South Africa has long been portrayed as a unique case of colonialism and racial oppression because it was governed for decades by the formal rules of “Apartheid.” But, for revolutionaries in South Africa and across the continent, the struggle, despite its unique characteristics, was a key component of the broader wave of African liberation.
Common enemies, common solutions
The transatlantic slave trade, the subsequent colonial rule by Western European powers and the formalized division of the continent in the 1885 Berlin Conference affected all of Africa.
The common enemies and problems facing the nations of Africa led in turn to common struggles and movements that largely embraced socialism and pan-Africanism as the way forward.
Beginning in the 1920s, communist and socialist parties were formed in all regions of Saharan and sub-Saharan Africa. In the 1940s, national liberation movements expanded against the old European colonial powers, and African socialists organized the main sectors of the populace to take action, from industrial to domestic workers, the unemployed, students, subsistence farmers and the landless.
The Organization of African Unity was founded in Addis Ababa, Ethiopia, on May 25, 1963, bringing together forces from across the continent. A key element of this first meeting was the establishment of a Liberation Committee aimed at providing assistance on all levels to those still struggling against colonial rule. Southern Africa was a major focus. While South Africa was not formally “colonized” by a foreign power, the Apartheid government dominated by the white settler population held its African population in a de facto colonial state.
South Africa as the tip of the spear
Because of its status as the most industrially developed country on the continent, South Africa was central to imperialist domination, and also a key link in the chain of continental revolution.
South Africa’s settler government used its economic and military power to destabilize attempts at greater African unity.
This took place in two principal ways. First, the South African government was able to weaken the socialist and progressive states in southern Africa via warfare. It assisted the racist regime in Rhodesia, sponsored reactionary forces in the region and employed full-scale military aggression in Angola, Mozambique and Namibia, which was a South African colony. Second, their economic power allowed reactionary African leaders like Côte d’Ivoire’s then-president Félix Houphouët-Boigny to posture as “negotiators” for “peaceful” resolution of the anti-Apartheid struggle.

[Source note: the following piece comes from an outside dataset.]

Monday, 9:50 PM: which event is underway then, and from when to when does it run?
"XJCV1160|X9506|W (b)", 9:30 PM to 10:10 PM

South Africa justified this political and military destabilization work on the basis of “anti-communism,” because a majority of southern African liberation forces were socialist-oriented. This was also the great fear of the imperialists. They anticipated that the triumph over Apartheid South Africa would pave the way for socialism in the industrial and political center of the continent.
Unity needed for victory
The national liberation movements in southern Africa received strong support from African socialist states and pro-socialist governments, such as Ghana, Tanzania, Guinea, Zambia, the People’s Republic of Benin and the People’s Republic of Congo-Brazzaville, as well as countries like Libya and Nigeria.
Tanzania hosted ANC training camps as early as 1962, and in 1978 allotted spaces to create an educational facility for young people who had left the country in the wake of the Soweto uprising. Zambia served as the headquarters for each of these liberation struggles, providing safe havens for exiles and critical rear base areas for training and preparation for operations against the colonial enemy.
China, the Soviet Union, the Democratic People’s Republic of Korea, the Socialist Republic of Vietnam and other nations in the socialist camp also provided support to southern African liberation struggles.
This international coordination among African forces and the socialist camp bore fruit in days of mass protest, mass mobilizations of civil disobedience in the townships of South Africa in the 1980s and the decisive Cuban contribution to the battle of Cuito Cuanavale, Angola. This battle safeguarded the sovereignty of Angola and hastened the independence of Namibia, as well as the release of Nelson Mandela and other senior leaders of the national liberation movement.
China’s abandonment of a principled revolutionary and internationalist foreign policy, and the later overthrow of Soviet Union, were great blows for those fighting to free themselves from capitalist and imperialist domination on the African continent. This new global situation reversed the tide of revolution and damaged the trend towards pan-African unity.
More than ever, the examples of southern Africa, from the organized class struggle of South Africa to land reform in Zimbabwe, have the ability to shape struggles against neo-colonialism across Africa. As issues of land use, ethnic conflict, living standards and national sovereignty sweep across the continent, the interconnectedness of these struggles will unite Africa and lead to true liberation: Socialism.